> [EXERCISE PROMPT]: Within the entries below, find the portion that opens with the line containing "### 1. Centraliser les Types et Interfaces" and closes with the line containing "et la réutilisabilité.". Retype that portion exactly and only.

***

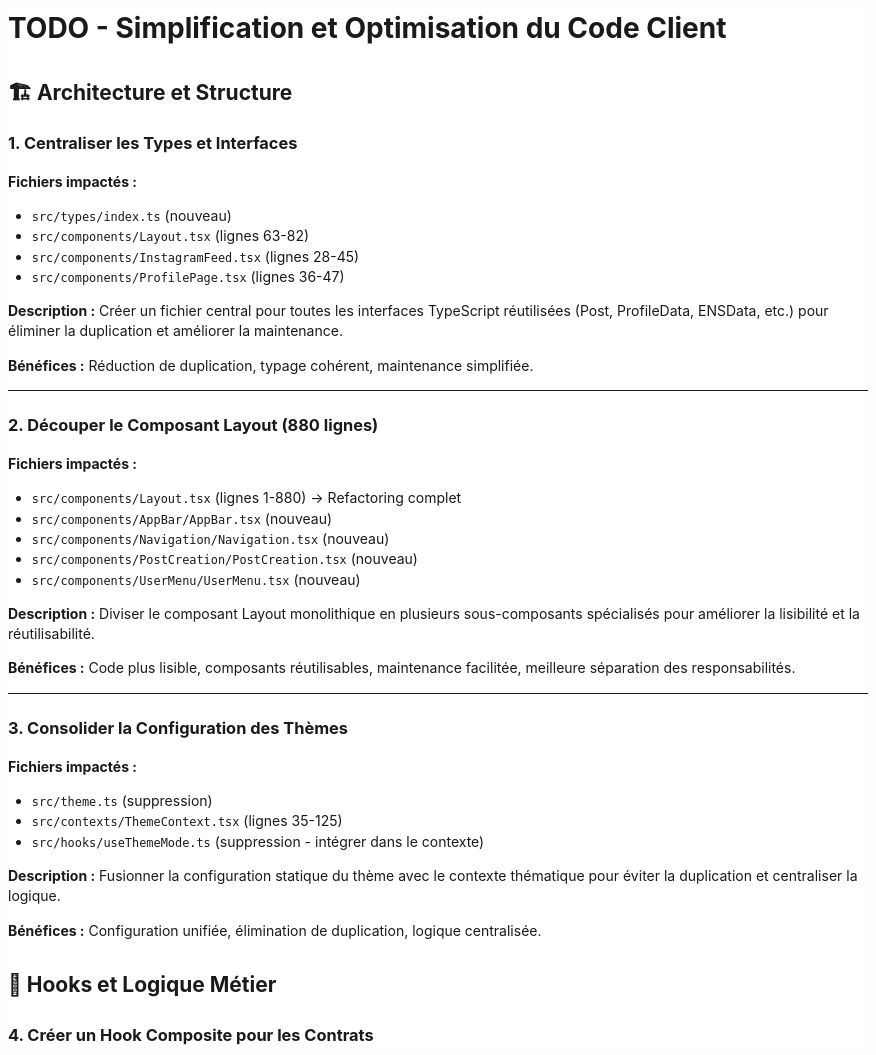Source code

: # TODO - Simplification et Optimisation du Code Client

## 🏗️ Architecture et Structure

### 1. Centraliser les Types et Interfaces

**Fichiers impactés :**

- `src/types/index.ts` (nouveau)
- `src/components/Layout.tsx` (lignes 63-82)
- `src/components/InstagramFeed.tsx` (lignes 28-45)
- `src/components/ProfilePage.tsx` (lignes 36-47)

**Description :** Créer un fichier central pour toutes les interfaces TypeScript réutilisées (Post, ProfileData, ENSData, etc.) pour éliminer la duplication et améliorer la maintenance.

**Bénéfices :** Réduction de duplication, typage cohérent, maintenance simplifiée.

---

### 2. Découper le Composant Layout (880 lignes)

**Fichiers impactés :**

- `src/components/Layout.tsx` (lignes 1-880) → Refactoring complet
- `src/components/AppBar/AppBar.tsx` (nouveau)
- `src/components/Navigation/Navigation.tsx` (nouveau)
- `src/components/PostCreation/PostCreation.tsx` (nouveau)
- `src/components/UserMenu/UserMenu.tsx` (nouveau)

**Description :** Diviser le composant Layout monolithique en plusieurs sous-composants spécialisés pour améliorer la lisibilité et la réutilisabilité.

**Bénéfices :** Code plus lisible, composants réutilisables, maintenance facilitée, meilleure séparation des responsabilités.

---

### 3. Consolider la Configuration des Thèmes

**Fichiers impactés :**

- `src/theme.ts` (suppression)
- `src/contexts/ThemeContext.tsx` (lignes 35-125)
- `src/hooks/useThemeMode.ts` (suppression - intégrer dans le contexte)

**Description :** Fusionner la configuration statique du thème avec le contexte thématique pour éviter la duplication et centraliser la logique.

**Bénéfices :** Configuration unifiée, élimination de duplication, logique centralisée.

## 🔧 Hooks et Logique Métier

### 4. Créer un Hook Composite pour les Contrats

***

> [RESPONSE FOR THIS EXERCISE]:
### 1. Centraliser les Types et Interfaces

**Fichiers impactés :**

- `src/types/index.ts` (nouveau)
- `src/components/Layout.tsx` (lignes 63-82)
- `src/components/InstagramFeed.tsx` (lignes 28-45)
- `src/components/ProfilePage.tsx` (lignes 36-47)

**Description :** Créer un fichier central pour toutes les interfaces TypeScript réutilisées (Post, ProfileData, ENSData, etc.) pour éliminer la duplication et améliorer la maintenance.

**Bénéfices :** Réduction de duplication, typage cohérent, maintenance simplifiée.

---

### 2. Découper le Composant Layout (880 lignes)

**Fichiers impactés :**

- `src/components/Layout.tsx` (lignes 1-880) → Refactoring complet
- `src/components/AppBar/AppBar.tsx` (nouveau)
- `src/components/Navigation/Navigation.tsx` (nouveau)
- `src/components/PostCreation/PostCreation.tsx` (nouveau)
- `src/components/UserMenu/UserMenu.tsx` (nouveau)

**Description :** Diviser le composant Layout monolithique en plusieurs sous-composants spécialisés pour améliorer la lisibilité et la réutilisabilité.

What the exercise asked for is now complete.